Jupyter Notebooks: Two Approaches

Claude Code supports .ipynb files through two distinct mechanisms that differ significantly in capability.

Built-in NotebookEdit

A dedicated tool that works out of the box with no configuration. It correctly parses the .ipynb file structure: adding, replacing, and deleting cells, and clearing stale outputs when code changes.

The limitations are significant: no kernel access — the agent cannot execute a cell and read its output. Additionally, cell content is written as a single JSON string with \n separators rather than as an array of strings like standard Jupyter produces — this creates noise in git diffs and can break when editing manually in JupyterLab.

NotebookEdit is suitable for quick structural edits: renaming a variable throughout the notebook, adding a Markdown heading, or reordering cells.

Jupyter MCP Server (Recommended for Analysis)

An open-source third-party MCP server that gives the agent full access to a running Jupyter kernel: executing cells, reading output (text, tables, charts), catching errors, and fixing them in the next cell. This is a true agentic loop inside the notebook.

Setup takes about 10 minutes:

# 1. Install the server
pip install jupyter-mcp-server

# 2. Start Jupyter
jupyter lab

# 3. Add to Claude Code
claude mcp add jupyter -- python -m jupyter_mcp_server

After this, Claude Code works autonomously: writes a cell → executes it → reads the traceback → fixes it → runs it again. This is exactly the loop you need for EDA.

Exploratory Data Analysis (EDA) Patterns

A typical EDA session with Jupyter MCP Server is built step by step — one question at a time.
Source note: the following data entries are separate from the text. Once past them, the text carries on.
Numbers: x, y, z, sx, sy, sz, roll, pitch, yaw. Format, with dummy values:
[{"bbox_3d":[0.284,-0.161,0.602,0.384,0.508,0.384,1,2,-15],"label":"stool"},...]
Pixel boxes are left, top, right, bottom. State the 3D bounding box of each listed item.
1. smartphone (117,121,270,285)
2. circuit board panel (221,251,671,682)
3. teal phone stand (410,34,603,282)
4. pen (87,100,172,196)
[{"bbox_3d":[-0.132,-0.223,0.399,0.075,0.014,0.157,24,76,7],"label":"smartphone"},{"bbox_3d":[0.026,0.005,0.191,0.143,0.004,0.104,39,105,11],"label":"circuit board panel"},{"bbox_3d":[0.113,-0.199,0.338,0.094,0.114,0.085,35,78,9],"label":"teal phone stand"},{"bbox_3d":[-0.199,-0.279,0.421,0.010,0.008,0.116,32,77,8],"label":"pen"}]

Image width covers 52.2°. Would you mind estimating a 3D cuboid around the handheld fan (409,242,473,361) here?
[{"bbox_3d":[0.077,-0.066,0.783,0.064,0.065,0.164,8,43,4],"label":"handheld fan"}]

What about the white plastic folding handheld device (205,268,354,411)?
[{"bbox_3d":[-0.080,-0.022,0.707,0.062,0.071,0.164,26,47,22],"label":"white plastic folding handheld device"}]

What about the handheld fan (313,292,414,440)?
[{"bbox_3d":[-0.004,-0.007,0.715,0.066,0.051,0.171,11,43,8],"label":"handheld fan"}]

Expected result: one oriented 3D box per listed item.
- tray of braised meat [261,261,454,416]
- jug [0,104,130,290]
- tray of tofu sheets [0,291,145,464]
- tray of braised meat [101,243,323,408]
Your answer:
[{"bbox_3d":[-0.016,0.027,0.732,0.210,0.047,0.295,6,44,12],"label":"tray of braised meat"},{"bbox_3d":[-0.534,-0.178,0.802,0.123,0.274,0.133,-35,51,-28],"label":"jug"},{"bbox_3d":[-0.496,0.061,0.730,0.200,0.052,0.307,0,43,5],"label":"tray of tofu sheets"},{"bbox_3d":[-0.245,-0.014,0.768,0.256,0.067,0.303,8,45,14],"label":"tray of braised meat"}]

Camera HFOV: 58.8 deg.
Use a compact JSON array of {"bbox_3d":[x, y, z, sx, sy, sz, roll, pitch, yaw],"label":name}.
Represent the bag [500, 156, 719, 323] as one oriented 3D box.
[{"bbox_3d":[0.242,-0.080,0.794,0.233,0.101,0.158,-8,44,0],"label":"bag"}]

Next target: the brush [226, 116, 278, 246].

Step 1 — Dataset overview:

Load data/transactions_2024.csv into pandas,
show the shape, column types, missing value rates,
and basic statistics for numeric fields.

Step 2 — Target question:

Top 10 categories by total transaction amount for Q4.
Build a bar chart with seaborn, sorted in descending order.

Step 3 — Anomalies:

Are there outliers in the amount column? Use the IQR method.
If so — show them on a boxplot and print their share of total rows.

The key point: "Analyze everything" is a poor EDA prompt. The agent starts generating random charts with no understanding of the goal. Ask a specific question, review the result, then formulate the next one.

For Data Engineers: dbt and ETL

Claude Code integrates naturally into an engineering stack.

dbt projects. The agent reads models and the sources schema, and understands the transformation context. A typical prompt:

Look at @models/staging/stg_orders.sql
and the corresponding @schema.yml.

Write an intermediate model int_orders_enriched that adds:
- the full customer name from dim_customers
- the product category from dim_products

Include column descriptions in schema.yml.

The agent generates the model, grain comments, and tests — in the style of the existing files alongside it.

Debugging ETL pipelines. If an Airflow DAG has failed, give the agent the log and the file path:

Here is the log from the failed DAG:
[paste error]

Find the cause in @dags/load_transactions.py and suggest a fix.

Auto-documentation. The agent writes SQL comments and dbt descriptions well — especially when good examples from well-documented models are nearby. Provide two or three samples and new models will follow the same style.

Limitations and Caveats

Access privileges. Connect the agent through a user with minimal permissions. For analytical tasks, SELECT and CREATE TEMP TABLE are sufficient. Giving the agent DROP, TRUNCATE, or UPDATE on a production database is a bad idea regardless of Claude Code's permission settings.

Large result sets consume context. If a query returns 500,000 rows and the agent tries to print them all to the conversation, context will run out quickly. Always add a LIMIT to exploratory queries, or ask the agent to aggregate the data rather than dumping raw rows. See Managing the Context Window for strategies.

SQL needs to be verified. The agent confidently generates queries that look correct but may contain logical errors: wrong join granularity, missing partition filters, unexpected deduplication. Always validate results against a small sample (LIMIT 100, WHERE date = '2024-01-01') before running on the full dataset.

NotebookEdit ≠ code execution. Do not expect cell execution results from the built-in tool — they aren't there. If you need a real "write → run → fix" loop, spend 10 minutes setting up the Jupyter MCP Server.